The national disaster agency’s spokesman, Sutopo Purwo Nugroho, told a news conference that the official search and rescue effort was extended by a day and would end on Friday.
“Because of the demands of the residents to lengthen the search for victims, we have extended the search and evacuation process for one day,” he said.
Officials plan prayers in areas such as Balaroa, Petobo and Jono Oge where the force of the September 28 quake liquefied soft soil and tore apart neighbourhoods.
Assessments of the cost of reconstruction are still being carried out, Nugroho said.
“Judging the conditions now, the reconstruction period will be from 2019 to 2020,” he said. “We expect full recovery by 2021.”
The agency said the official death toll had risen to 2,073 as of Thursday, with most of the fatalities in Palu.
Officially, 680 people are missing but officials have acknowledged the number could be several thousand because hundreds of homes were sucked into the earth.
Save the Children’s affiliated organisation in Indonesia said there could be as many as 1,500 children missing.
Selina Sumbung, the organisation’s chief, said the end of the search mission is accepted with a “heavy heart”.
“Children are particularly vulnerable in disasters, and to think that so many will never have the chance to grow up is heart breaking,” she said in a statement.
Central Sulawesi Governor Longki Djanggola said the disaster relief period, due to expire on Saturday, was extended by two weeks to October 26.
Firefighters, soldiers and other personnel searched the rubble on Thursday in a last push to find victims.

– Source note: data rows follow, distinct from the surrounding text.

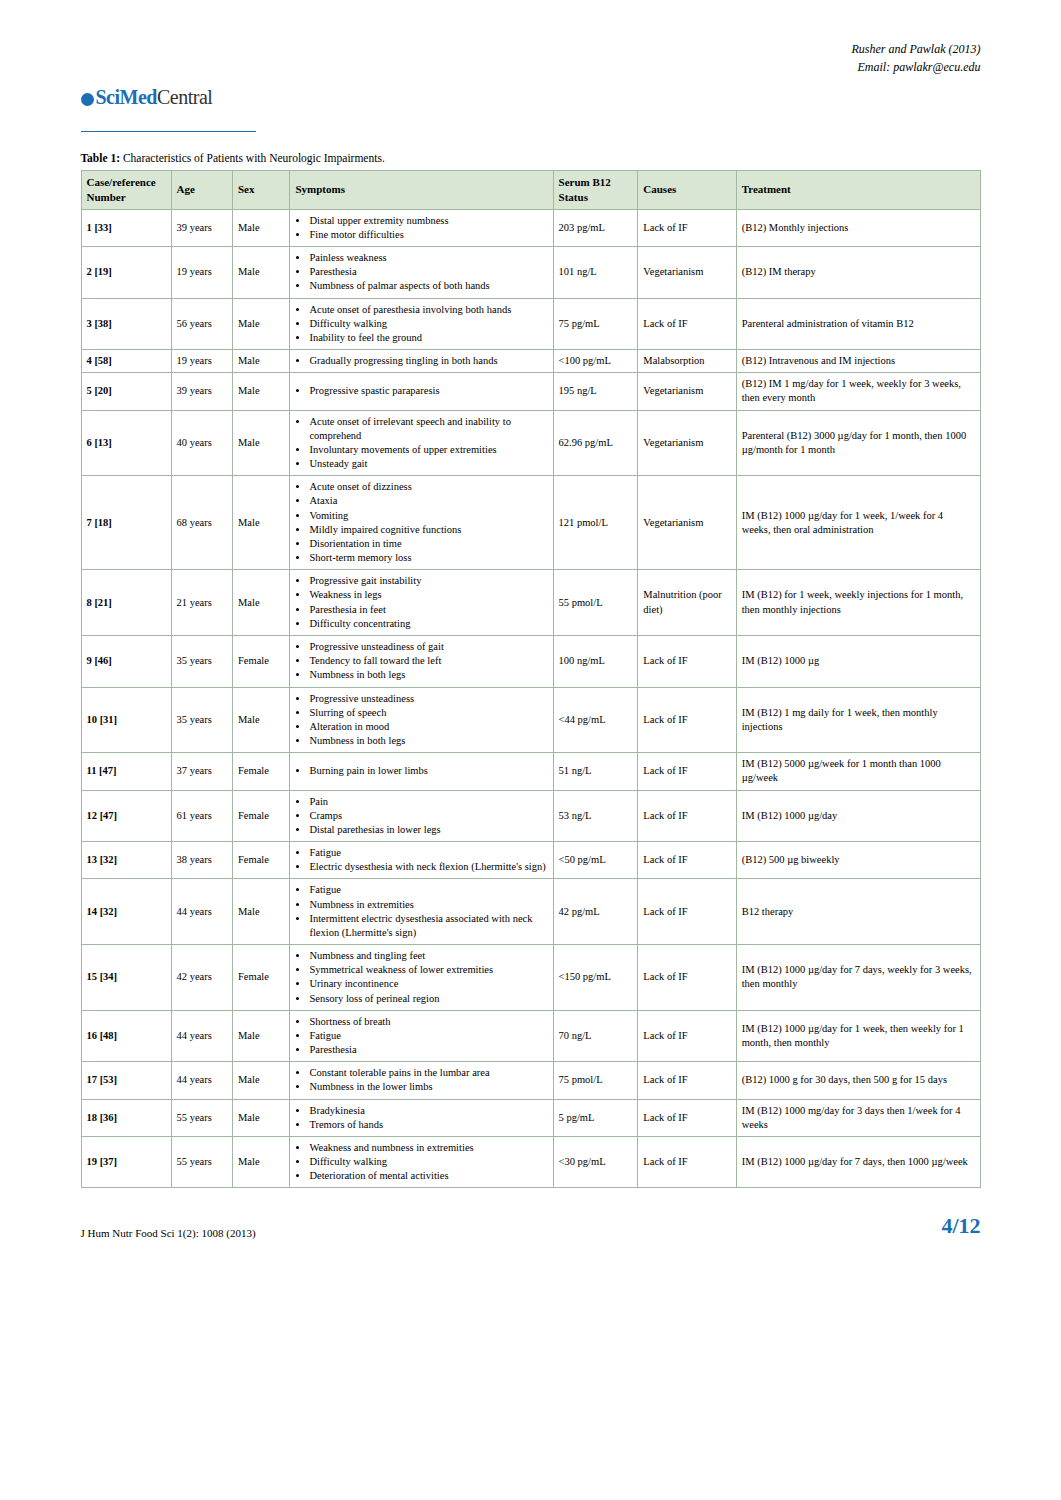Rusher and Pawlak (2013)
Email: pawlakr@ecu.edu
Sci Med Central
Table 1: Characteristics of Patients with Neurologic Impairments.
| Case/reference Number | Age | Sex | Symptoms | Serum B12 Status | Causes | Treatment |
| --- | --- | --- | --- | --- | --- | --- |
| 1 [33] | 39 years | Male | Distal upper extremity numbness Fine motor difficulties | 203 pg/mL | Lack of IF | (B12) Monthly injections |
| 2 [19] | 19 years | Male | Painless weakness Paresthesia Numbness of palmar aspects of both hands | 101 ng/L | Vegetarianism | (B12) IM therapy |
| 3 [38] | 56 years | Male | Acute onset of paresthesia involving both hands Difficulty walking Inability to feel the ground | 75 pg/mL | Lack of IF | Parenteral administration of vitamin B12 |
| 4 [58] | 19 years | Male | Gradually progressing tingling in both hands | <100 pg/mL | Malabsorption | (B12) Intravenous and IM injections |
| 5 [20] | 39 years | Male | Progressive spastic paraparesis | 195 ng/L | Vegetarianism | (B12) IM 1 mg/day for 1 week, weekly for 3 weeks, then every month |
| 6 [13] | 40 years | Male | Acute onset of irrelevant speech and inability to comprehend Involuntary movements of upper extremities Unsteady gait | 62.96 pg/mL | Vegetarianism | Parenteral (B12) 3000 µg/day for 1 month, then 1000 µg/month for 1 month |
| 7 [18] | 68 years | Male | Acute onset of dizziness Ataxia Vomiting Mildly impaired cognitive functions Disorientation in time Short-term memory loss | 121 pmol/L | Vegetarianism | IM (B12) 1000 µg/day for 1 week, 1/week for 4 weeks, then oral administration |
| 8 [21] | 21 years | Male | Progressive gait instability Weakness in legs Paresthesia in feet Difficulty concentrating | 55 pmol/L | Malnutrition (poor diet) | IM (B12) for 1 week, weekly injections for 1 month, then monthly injections |
| 9 [46] | 35 years | Female | Progressive unsteadiness of gait Tendency to fall toward the left Numbness in both legs | 100 ng/mL | Lack of IF | IM (B12) 1000 µg |
| 10 [31] | 35 years | Male | Progressive unsteadiness Slurring of speech Alteration in mood Numbness in both legs | <44 pg/mL | Lack of IF | IM (B12) 1 mg daily for 1 week, then monthly injections |
| 11 [47] | 37 years | Female | Burning pain in lower limbs | 51 ng/L | Lack of IF | IM (B12) 5000 µg/week for 1 month than 1000 µg/week |
| 12 [47] | 61 years | Female | Pain Cramps Distal parethesias in lower legs | 53 ng/L | Lack of IF | IM (B12) 1000 µg/day |
| 13 [32] | 38 years | Female | Fatigue Electric dysesthesia with neck flexion (Lhermitte's sign) | <50 pg/mL | Lack of IF | (B12) 500 µg biweekly |
| 14 [32] | 44 years | Male | Fatigue Numbness in extremities Intermittent electric dysesthesia associated with neck flexion (Lhermitte's sign) | 42 pg/mL | Lack of IF | B12 therapy |
| 15 [34] | 42 years | Female | Numbness and tingling feet Symmetrical weakness of lower extremities Urinary incontinence Sensory loss of perineal region | <150 pg/mL | Lack of IF | IM (B12) 1000 µg/day for 7 days, weekly for 3 weeks, then monthly |
| 16 [48] | 44 years | Male | Shortness of breath Fatigue Paresthesia | 70 ng/L | Lack of IF | IM (B12) 1000 µg/day for 1 week, then weekly for 1 month, then monthly |
| 17 [53] | 44 years | Male | Constant tolerable pains in the lumbar area Numbness in the lower limbs | 75 pmol/L | Lack of IF | (B12) 1000 g for 30 days, then 500 g for 15 days |
| 18 [36] | 55 years | Male | Bradykinesia Tremors of hands | 5 pg/mL | Lack of IF | IM (B12) 1000 mg/day for 3 days then 1/week for 4 weeks |
| 19 [37] | 55 years | Male | Weakness and numbness in extremities Difficulty walking Deterioration of mental activities | <30 pg/mL | Lack of IF | IM (B12) 1000 µg/day for 7 days, then 1000 µg/week |
J Hum Nutr Food Sci 1(2): 1008 (2013)
4/12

They also burned debris and excavators dug into the tangled remains of buildings.
Heavy equipment hasn’t been able to operate in neighbourhoods where the earth turned to mud, hampering the search effort, and many bodies have decomposed beyond recognition due to the tropical heat.
Kilometres of coastline were trashed by the tsunami that followed the quake, with houses swept off their foundations, trucks crumpled and numerous ships beached.